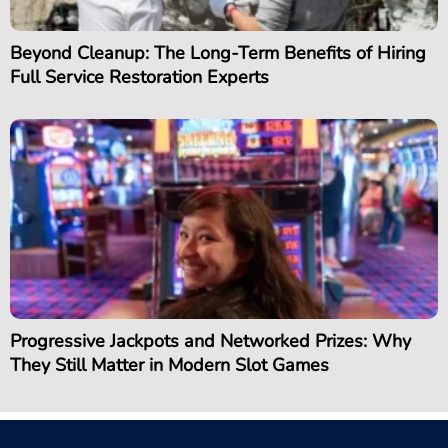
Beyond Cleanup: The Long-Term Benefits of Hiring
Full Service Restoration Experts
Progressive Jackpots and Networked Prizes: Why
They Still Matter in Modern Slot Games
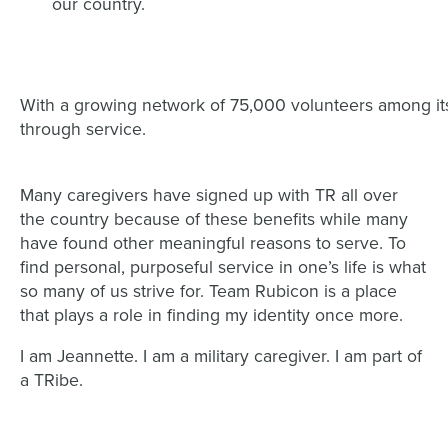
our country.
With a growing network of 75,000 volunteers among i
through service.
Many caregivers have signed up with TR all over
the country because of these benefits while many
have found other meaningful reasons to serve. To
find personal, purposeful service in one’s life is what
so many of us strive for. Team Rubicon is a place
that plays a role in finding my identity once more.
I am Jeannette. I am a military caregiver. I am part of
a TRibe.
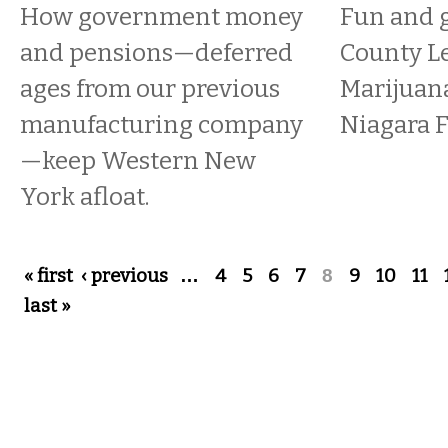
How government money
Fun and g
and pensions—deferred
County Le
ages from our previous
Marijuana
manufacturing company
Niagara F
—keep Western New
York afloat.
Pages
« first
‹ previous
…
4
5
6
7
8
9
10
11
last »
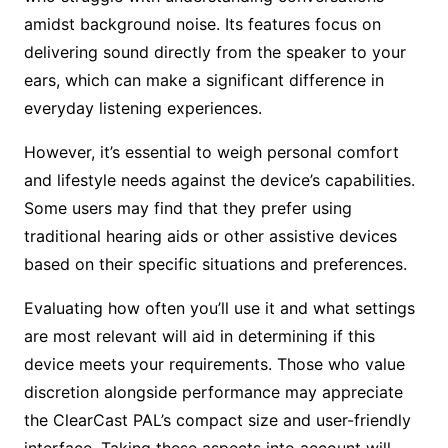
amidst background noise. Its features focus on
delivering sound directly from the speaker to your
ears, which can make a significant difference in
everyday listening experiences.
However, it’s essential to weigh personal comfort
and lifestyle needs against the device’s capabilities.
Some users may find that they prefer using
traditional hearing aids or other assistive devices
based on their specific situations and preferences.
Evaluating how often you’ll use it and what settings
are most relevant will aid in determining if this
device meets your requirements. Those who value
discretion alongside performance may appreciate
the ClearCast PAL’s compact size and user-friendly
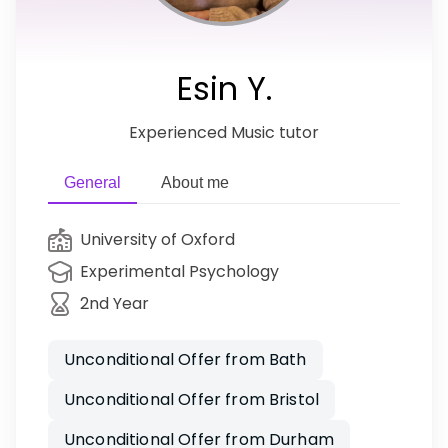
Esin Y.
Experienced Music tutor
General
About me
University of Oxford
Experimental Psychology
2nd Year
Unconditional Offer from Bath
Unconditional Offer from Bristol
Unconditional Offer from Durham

· · · · ·

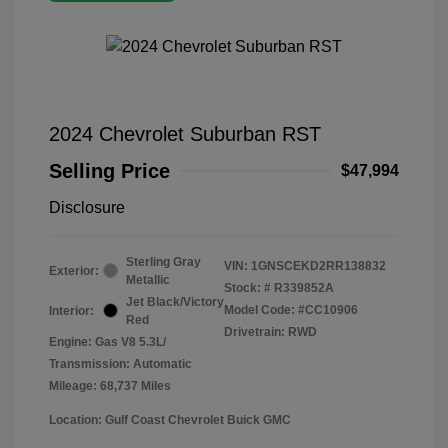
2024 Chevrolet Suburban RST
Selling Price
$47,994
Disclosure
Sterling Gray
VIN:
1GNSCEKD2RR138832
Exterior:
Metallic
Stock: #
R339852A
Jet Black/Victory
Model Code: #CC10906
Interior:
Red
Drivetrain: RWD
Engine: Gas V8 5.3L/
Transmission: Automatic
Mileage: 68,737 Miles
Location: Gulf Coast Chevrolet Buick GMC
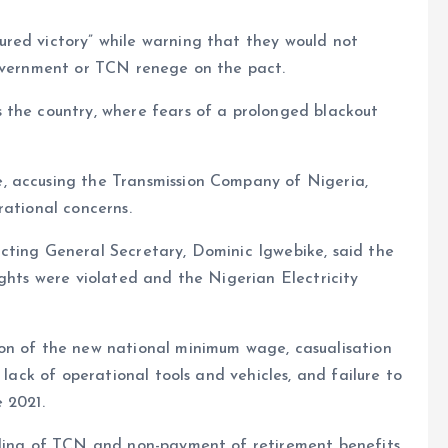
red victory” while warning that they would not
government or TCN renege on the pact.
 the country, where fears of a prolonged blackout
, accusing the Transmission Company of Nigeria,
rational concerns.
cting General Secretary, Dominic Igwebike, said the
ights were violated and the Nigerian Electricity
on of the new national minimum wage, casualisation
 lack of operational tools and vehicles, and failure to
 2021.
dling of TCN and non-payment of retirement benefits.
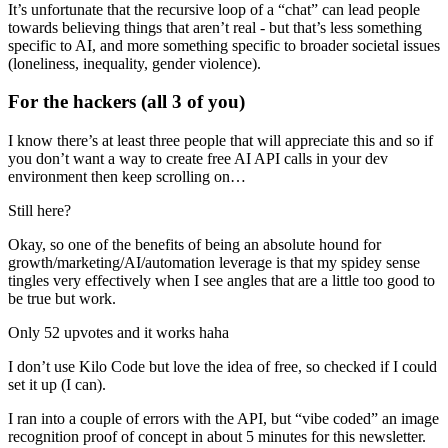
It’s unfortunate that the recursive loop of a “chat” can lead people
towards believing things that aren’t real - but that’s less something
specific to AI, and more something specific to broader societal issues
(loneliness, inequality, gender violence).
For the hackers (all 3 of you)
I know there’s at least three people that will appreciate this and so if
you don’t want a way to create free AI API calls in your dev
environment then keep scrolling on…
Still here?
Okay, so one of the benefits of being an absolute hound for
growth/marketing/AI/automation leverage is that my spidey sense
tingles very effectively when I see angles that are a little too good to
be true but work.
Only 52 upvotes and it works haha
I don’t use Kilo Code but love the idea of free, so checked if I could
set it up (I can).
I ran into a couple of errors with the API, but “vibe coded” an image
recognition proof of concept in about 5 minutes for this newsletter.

· · · · ·

Your copy should hold only the lines above from the one containing "Beyond Cleanup: The" through the one containing "Unconditional Offer from Durham", exactly as written and free of pictures.

▶ _THE COMPLETED TASK_
Beyond Cleanup: The Long-Term Benefits of Hiring
Full Service Restoration Experts
Progressive Jackpots and Networked Prizes: Why
They Still Matter in Modern Slot Games
our country.
With a growing network of 75,000 volunteers among i
through service.
Many caregivers have signed up with TR all over
the country because of these benefits while many
have found other meaningful reasons to serve. To
find personal, purposeful service in one’s life is what
so many of us strive for. Team Rubicon is a place
that plays a role in finding my identity once more.
I am Jeannette. I am a military caregiver. I am part of
a TRibe.
How government money
Fun and g
and pensions—deferred
County Le
ages from our previous
Marijuana
manufacturing company
Niagara F
—keep Western New
York afloat.
Pages
« first
‹ previous
…
4
5
6
7
8
9
10
11
last »
amidst background noise. Its features focus on
delivering sound directly from the speaker to your
ears, which can make a significant difference in
everyday listening experiences.
However, it’s essential to weigh personal comfort
and lifestyle needs against the device’s capabilities.
Some users may find that they prefer using
traditional hearing aids or other assistive devices
based on their specific situations and preferences.
Evaluating how often you’ll use it and what settings
are most relevant will aid in determining if this
device meets your requirements. Those who value
discretion alongside performance may appreciate
the ClearCast PAL’s compact size and user-friendly
Esin Y.
Experienced Music tutor
General
About me
University of Oxford
Experimental Psychology
2nd Year
Unconditional Offer from Bath
Unconditional Offer from Bristol
Unconditional Offer from Durham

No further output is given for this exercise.